Süleyman kuş topluluğunu yokladı. Sonra: "Hudhud'u niçin göremiyorum? Yoksa kayıplara mı karıştı?" dedi.

وَتَفَقَّدَ الطَّيْرَ فَقَالَ مَا لِيَ لَٓا اَرَى الْهُدْهُدَۘ اَمْ كَانَ مِنَ الْغَٓائِب۪ينَ

Ve tefekkadat tayra fe kale maliye la eral hudhude em kane minel gaibin.

"Kesinlikle ona şiddetli bir ceza vereceğim. Ya da onu boğazlayacağım. Ya da bana mazereti ile ilgili açık bir belge getirecek."

لَاُعَذِّبَنَّهُ عَذَاباً شَد۪يداً اَوْ لَا۬اَذْبَحَنَّهُٓ اَوْ لَيَأْتِيَنّ۪ي بِسُلْطَانٍ مُب۪ينٍ

Le uazzibennehu azaben şediden ev le ezbehannehu ev le ye'tiyenni bi sultanin mubin.

Çok geçmeden geldi. Ve: "Senin kuşatamadığın bir şeyi kuşattım. Sana Sebe'den kesin doğru olan bir haber getirdim." dedi.

فَمَكَثَ غَيْرَ بَع۪يدٍ فَقَالَ اَحَطْتُ بِمَا لَمْ تُحِطْ بِه۪ وَجِئْتُكَ مِنْ سَبَأٍ بِنَبَأٍ يَق۪ينٍ

Fe mekese gayre baidin fe kale ehattu bi ma lem tuhıt bihi ve ci'tuke min sebein bi nebein yakin.

"Onlara yöneticilik yapan bir kadın buldum. Ona her şeyden verilmiş. Çok görkemli bir tahtı var."

اِنّ۪ي وَجَدْتُ امْرَاَةً تَمْلِكُهُمْ وَاُو۫تِيَتْ مِنْ كُلِّ شَيْءٍ وَلَهَا عَرْشٌ عَظ۪يمٌ

İnni vecedtumreeten temlikuhum ve utiyet min kulli şey'in ve leha arşun azim.

"Kendisini de toplumunu da Allah'ın yanı sıra Güneş'e secde ederken buldum. Şeytan onlara yaptıklarını güzel göstererek onları doğru yoldan alıkoymuş, bundan dolayı da doğru yolu bulamıyorlar."

#####

## Yapılacak İşlemler
1 - Aşağıdaki ifadelerin okuma metniyle uyuşup uyuşmadığını belirtiniz; her biri için evet ya da hayır deyip metindeki belirleyici sözleri aynen aktarınız. (a) Süleyman, Hudhud'u göremediğini söylemiştir. (b) Hudhud, Süleyman'a Sebe'den haber getirdiğini bildirmiştir. (c) Hudhud uzun bir süre sonra gelmiştir.
2 - Okuma metnine göre Hudhud, yöneticilik yapan kadının ve toplumunun Allah'ın yanı sıra neye secde ettiğini söylemektedir?
Bu materyalin okuma metniyle herhangi bir bağlantısı bulunmamaktadır.

Bir veri kümesinden alınan kayıtlar
#####

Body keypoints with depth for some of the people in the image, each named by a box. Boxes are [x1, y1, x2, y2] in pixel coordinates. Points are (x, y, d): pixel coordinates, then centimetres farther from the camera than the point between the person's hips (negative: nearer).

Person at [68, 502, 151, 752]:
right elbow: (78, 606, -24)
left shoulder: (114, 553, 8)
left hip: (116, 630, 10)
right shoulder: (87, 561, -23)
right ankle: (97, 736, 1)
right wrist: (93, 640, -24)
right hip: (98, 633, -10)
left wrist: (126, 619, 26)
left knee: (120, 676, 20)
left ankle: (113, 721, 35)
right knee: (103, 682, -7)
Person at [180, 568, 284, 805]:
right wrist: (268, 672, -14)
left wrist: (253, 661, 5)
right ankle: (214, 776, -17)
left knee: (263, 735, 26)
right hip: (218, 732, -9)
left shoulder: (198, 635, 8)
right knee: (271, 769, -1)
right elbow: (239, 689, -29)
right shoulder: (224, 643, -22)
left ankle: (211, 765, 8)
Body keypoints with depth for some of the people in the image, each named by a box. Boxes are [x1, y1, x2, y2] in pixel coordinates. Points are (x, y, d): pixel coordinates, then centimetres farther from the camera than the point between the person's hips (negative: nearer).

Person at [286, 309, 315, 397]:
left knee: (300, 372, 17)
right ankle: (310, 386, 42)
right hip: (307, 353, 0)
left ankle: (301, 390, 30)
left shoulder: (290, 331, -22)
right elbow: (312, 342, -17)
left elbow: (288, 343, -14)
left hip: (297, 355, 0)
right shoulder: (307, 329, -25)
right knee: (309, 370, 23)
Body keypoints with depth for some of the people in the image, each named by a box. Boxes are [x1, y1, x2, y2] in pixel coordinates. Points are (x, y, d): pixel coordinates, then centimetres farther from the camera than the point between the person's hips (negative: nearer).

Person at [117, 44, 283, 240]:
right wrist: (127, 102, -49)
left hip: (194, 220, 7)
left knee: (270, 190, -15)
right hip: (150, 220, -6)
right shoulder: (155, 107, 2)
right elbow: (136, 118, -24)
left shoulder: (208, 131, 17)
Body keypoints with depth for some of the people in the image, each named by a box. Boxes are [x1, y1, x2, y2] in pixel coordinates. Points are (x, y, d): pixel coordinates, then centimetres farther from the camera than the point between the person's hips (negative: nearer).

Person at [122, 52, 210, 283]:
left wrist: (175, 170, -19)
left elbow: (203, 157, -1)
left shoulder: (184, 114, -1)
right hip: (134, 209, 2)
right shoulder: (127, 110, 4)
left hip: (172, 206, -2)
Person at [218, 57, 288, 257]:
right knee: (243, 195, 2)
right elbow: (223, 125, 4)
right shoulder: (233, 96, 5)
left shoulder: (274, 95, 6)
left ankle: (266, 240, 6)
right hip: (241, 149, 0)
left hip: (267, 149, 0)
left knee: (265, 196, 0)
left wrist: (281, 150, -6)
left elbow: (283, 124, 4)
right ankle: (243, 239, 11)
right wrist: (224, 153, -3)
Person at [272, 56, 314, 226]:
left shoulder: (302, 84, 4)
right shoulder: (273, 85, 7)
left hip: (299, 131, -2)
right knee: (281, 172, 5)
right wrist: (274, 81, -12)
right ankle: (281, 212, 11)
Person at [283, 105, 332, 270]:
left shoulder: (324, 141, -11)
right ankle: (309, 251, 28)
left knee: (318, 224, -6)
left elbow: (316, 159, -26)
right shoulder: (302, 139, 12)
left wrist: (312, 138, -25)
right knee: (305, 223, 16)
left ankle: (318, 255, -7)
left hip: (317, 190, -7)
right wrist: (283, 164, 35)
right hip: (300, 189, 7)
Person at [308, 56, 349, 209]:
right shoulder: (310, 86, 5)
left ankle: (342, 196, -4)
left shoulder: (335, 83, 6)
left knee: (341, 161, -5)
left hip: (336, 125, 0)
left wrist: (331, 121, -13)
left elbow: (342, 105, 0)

#####

## Görevlerin Yanıtları
1 -
(a) Evet: "Hudhud'u niçin göremiyorum?"
(b) Evet: "Sana Sebe'den kesin doğru olan bir haber getirdim."
(c) Hayır: "Çok geçmeden geldi."

2 - Güneş'e.